| Supplied material |
** start **
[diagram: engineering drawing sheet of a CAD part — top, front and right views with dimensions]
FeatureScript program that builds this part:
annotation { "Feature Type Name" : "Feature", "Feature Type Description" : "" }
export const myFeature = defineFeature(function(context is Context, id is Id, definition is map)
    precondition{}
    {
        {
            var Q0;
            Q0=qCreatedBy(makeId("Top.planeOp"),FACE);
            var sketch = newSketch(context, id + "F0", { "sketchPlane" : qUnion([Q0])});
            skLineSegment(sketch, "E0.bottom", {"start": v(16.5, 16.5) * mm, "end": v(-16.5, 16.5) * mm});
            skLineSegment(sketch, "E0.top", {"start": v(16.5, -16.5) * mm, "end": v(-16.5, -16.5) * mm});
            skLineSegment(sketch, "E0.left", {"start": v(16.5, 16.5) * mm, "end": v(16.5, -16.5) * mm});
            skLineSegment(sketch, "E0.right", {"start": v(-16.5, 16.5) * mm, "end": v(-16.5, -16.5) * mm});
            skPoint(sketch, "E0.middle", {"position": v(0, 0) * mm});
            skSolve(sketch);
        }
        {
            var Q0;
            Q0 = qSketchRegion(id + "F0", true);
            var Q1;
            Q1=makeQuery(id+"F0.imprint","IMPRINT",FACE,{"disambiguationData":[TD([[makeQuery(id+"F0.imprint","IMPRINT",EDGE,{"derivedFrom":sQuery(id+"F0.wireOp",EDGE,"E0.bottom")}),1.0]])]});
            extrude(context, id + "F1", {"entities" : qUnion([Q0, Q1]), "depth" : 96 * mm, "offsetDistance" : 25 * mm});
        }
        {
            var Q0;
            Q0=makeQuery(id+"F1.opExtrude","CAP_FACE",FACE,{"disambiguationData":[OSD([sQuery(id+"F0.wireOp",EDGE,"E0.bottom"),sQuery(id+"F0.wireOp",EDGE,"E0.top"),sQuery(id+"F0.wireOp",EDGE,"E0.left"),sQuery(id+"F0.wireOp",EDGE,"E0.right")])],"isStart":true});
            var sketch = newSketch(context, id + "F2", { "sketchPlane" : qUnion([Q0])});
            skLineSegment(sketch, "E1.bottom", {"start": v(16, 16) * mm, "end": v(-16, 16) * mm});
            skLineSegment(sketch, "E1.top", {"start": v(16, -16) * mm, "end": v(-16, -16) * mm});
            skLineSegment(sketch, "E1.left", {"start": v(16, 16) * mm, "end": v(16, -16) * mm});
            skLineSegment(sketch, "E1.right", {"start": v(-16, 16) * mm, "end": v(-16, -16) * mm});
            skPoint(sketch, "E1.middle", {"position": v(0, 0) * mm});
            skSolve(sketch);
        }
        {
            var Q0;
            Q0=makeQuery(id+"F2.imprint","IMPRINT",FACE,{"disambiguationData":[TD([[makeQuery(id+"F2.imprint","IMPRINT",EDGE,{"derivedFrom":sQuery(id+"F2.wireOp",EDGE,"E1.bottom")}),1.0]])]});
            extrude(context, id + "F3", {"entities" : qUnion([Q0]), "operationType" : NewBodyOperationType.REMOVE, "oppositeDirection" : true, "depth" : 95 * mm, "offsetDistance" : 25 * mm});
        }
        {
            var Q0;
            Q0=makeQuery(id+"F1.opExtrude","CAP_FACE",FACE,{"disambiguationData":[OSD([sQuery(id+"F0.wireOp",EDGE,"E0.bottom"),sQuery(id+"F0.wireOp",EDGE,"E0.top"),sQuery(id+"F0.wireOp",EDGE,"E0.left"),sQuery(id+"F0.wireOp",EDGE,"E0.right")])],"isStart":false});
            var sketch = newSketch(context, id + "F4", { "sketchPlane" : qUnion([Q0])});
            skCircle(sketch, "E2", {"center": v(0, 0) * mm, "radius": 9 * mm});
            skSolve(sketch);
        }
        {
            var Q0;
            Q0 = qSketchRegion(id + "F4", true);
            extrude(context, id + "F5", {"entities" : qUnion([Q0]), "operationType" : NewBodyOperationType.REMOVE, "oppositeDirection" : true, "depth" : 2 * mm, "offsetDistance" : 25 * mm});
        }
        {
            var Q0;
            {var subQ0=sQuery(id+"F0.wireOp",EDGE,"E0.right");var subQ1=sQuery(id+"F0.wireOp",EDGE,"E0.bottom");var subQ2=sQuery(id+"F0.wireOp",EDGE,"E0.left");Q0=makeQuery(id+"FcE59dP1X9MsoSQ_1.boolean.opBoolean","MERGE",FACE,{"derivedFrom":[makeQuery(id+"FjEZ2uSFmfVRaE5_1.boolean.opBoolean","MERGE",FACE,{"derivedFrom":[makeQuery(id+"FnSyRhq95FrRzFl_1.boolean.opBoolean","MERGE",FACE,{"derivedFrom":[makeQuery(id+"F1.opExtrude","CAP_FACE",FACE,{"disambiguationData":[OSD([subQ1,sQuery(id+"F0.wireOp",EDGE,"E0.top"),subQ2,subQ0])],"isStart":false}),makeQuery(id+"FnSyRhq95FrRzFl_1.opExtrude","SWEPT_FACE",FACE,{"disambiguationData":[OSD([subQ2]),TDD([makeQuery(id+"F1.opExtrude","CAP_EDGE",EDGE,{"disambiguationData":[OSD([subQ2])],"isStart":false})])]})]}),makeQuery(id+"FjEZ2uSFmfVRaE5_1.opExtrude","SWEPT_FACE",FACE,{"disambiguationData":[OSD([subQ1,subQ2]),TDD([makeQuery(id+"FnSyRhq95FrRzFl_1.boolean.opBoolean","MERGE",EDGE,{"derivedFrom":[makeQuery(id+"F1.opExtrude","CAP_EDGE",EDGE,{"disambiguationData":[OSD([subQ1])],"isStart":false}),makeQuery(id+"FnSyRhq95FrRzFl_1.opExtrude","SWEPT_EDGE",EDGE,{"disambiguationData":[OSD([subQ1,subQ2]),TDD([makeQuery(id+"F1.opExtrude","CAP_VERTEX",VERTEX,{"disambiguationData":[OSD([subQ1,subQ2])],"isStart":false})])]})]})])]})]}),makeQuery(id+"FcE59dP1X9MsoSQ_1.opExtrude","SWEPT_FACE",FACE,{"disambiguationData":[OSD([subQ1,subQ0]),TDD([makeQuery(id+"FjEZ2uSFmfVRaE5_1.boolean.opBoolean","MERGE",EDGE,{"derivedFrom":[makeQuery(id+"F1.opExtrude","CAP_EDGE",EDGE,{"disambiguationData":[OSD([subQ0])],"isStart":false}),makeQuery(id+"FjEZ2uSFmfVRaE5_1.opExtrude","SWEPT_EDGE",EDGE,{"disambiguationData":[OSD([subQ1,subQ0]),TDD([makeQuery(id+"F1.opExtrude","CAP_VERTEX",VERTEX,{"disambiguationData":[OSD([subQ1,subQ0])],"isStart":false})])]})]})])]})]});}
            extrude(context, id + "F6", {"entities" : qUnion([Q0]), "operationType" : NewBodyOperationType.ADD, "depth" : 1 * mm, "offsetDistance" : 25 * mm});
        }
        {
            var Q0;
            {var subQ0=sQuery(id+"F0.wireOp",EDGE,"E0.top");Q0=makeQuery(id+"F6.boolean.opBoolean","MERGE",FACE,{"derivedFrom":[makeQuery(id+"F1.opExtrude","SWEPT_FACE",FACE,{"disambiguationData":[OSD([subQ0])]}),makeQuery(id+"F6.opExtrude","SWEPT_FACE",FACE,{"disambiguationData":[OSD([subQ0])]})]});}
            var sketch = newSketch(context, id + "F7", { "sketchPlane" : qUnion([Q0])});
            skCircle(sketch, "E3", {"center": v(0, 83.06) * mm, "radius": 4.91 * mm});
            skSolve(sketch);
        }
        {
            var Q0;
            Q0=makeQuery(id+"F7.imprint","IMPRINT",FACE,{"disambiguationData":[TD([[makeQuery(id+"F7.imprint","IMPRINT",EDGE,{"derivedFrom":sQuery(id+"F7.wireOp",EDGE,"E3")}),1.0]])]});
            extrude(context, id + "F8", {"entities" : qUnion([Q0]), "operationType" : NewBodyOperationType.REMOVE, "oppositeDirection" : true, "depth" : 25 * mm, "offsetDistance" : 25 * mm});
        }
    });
** end **
Gather every line in the entries above that contains the string "center", and copy each such line in full. Count a match only when the letters have the same case.

            skCircle(sketch, "E2", {"center": v(0, 0) * mm, "radius": 9 * mm});
            skCircle(sketch, "E3", {"center": v(0, 83.06) * mm, "radius": 4.91 * mm});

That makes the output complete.